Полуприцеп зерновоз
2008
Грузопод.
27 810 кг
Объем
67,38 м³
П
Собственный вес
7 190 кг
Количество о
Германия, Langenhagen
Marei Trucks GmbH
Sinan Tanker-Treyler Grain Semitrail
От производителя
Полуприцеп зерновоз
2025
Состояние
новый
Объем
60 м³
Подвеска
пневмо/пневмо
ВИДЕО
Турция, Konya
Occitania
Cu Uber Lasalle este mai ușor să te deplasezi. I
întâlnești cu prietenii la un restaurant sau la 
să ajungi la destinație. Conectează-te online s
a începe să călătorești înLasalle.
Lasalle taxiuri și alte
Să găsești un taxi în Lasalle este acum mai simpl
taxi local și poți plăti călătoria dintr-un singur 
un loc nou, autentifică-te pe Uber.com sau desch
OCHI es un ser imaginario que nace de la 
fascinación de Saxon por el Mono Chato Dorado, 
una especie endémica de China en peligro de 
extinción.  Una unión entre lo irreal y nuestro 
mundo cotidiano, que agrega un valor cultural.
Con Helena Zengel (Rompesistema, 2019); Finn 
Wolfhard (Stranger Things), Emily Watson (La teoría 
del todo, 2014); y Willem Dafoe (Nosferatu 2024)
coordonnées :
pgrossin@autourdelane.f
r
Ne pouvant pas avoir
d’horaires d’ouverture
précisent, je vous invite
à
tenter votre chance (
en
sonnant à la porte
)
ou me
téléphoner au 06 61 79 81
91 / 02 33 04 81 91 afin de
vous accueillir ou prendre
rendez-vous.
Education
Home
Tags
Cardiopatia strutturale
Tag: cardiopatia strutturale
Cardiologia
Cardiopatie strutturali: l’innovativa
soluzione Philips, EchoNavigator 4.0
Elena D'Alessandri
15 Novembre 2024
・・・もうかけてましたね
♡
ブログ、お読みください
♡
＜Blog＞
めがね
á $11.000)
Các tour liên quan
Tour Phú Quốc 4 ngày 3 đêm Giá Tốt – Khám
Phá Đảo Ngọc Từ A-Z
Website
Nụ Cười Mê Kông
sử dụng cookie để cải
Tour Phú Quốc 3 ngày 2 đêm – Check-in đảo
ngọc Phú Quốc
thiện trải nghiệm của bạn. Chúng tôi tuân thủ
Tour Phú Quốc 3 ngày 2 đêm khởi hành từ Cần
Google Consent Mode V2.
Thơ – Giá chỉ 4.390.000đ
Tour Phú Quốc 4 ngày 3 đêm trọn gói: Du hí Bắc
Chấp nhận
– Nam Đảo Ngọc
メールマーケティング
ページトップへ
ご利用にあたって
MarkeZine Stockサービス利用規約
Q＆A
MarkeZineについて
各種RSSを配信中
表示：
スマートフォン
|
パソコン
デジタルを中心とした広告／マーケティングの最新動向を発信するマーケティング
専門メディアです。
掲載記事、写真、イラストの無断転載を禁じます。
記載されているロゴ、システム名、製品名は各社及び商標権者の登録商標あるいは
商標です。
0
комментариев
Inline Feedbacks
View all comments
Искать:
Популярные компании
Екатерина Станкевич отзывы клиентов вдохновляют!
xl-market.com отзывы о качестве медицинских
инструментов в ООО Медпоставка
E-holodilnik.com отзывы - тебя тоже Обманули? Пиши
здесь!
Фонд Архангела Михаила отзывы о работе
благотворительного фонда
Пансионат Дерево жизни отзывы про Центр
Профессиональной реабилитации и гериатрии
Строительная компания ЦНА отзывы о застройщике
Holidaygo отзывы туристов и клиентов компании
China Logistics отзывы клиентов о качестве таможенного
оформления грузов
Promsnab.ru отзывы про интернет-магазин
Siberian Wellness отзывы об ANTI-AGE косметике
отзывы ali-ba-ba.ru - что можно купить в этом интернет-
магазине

| What is required |
Transcribe the full listing above line for line, keeping every word, number, and symbol unchanged.

| Task solution |
Полуприцеп зерновоз
2008
Грузопод.
27 810 кг
Объем
67,38 м³
П
Собственный вес
7 190 кг
Количество о
Германия, Langenhagen
Marei Trucks GmbH
Sinan Tanker-Treyler Grain Semitrail
От производителя
Полуприцеп зерновоз
2025
Состояние
новый
Объем
60 м³
Подвеска
пневмо/пневмо
ВИДЕО
Турция, Konya
Occitania
Cu Uber Lasalle este mai ușor să te deplasezi. I
întâlnești cu prietenii la un restaurant sau la 
să ajungi la destinație. Conectează-te online s
a începe să călătorești înLasalle.
Lasalle taxiuri și alte
Să găsești un taxi în Lasalle este acum mai simpl
taxi local și poți plăti călătoria dintr-un singur 
un loc nou, autentifică-te pe Uber.com sau desch
OCHI es un ser imaginario que nace de la 
fascinación de Saxon por el Mono Chato Dorado, 
una especie endémica de China en peligro de 
extinción.  Una unión entre lo irreal y nuestro 
mundo cotidiano, que agrega un valor cultural.
Con Helena Zengel (Rompesistema, 2019); Finn 
Wolfhard (Stranger Things), Emily Watson (La teoría 
del todo, 2014); y Willem Dafoe (Nosferatu 2024)
coordonnées :
pgrossin@autourdelane.f
r
Ne pouvant pas avoir
d’horaires d’ouverture
précisent, je vous invite
à
tenter votre chance (
en
sonnant à la porte
)
ou me
téléphoner au 06 61 79 81
91 / 02 33 04 81 91 afin de
vous accueillir ou prendre
rendez-vous.
Education
Home
Tags
Cardiopatia strutturale
Tag: cardiopatia strutturale
Cardiologia
Cardiopatie strutturali: l’innovativa
soluzione Philips, EchoNavigator 4.0
Elena D'Alessandri
15 Novembre 2024
・・・もうかけてましたね
♡
ブログ、お読みください
♡
＜Blog＞
めがね
á $11.000)
Các tour liên quan
Tour Phú Quốc 4 ngày 3 đêm Giá Tốt – Khám
Phá Đảo Ngọc Từ A-Z
Website
Nụ Cười Mê Kông
sử dụng cookie để cải
Tour Phú Quốc 3 ngày 2 đêm – Check-in đảo
ngọc Phú Quốc
thiện trải nghiệm của bạn. Chúng tôi tuân thủ
Tour Phú Quốc 3 ngày 2 đêm khởi hành từ Cần
Google Consent Mode V2.
Thơ – Giá chỉ 4.390.000đ
Tour Phú Quốc 4 ngày 3 đêm trọn gói: Du hí Bắc
Chấp nhận
– Nam Đảo Ngọc
メールマーケティング
ページトップへ
ご利用にあたって
MarkeZine Stockサービス利用規約
Q＆A
MarkeZineについて
各種RSSを配信中
表示：
スマートフォン
|
パソコン
デジタルを中心とした広告／マーケティングの最新動向を発信するマーケティング
専門メディアです。
掲載記事、写真、イラストの無断転載を禁じます。
記載されているロゴ、システム名、製品名は各社及び商標権者の登録商標あるいは
商標です。
0
комментариев
Inline Feedbacks
View all comments
Искать:
Популярные компании
Екатерина Станкевич отзывы клиентов вдохновляют!
xl-market.com отзывы о качестве медицинских
инструментов в ООО Медпоставка
E-holodilnik.com отзывы - тебя тоже Обманули? Пиши
здесь!
Фонд Архангела Михаила отзывы о работе
благотворительного фонда
Пансионат Дерево жизни отзывы про Центр
Профессиональной реабилитации и гериатрии
Строительная компания ЦНА отзывы о застройщике
Holidaygo отзывы туристов и клиентов компании
China Logistics отзывы клиентов о качестве таможенного
оформления грузов
Promsnab.ru отзывы про интернет-магазин
Siberian Wellness отзывы об ANTI-AGE косметике
отзывы ali-ba-ba.ru - что можно купить в этом интернет-
магазине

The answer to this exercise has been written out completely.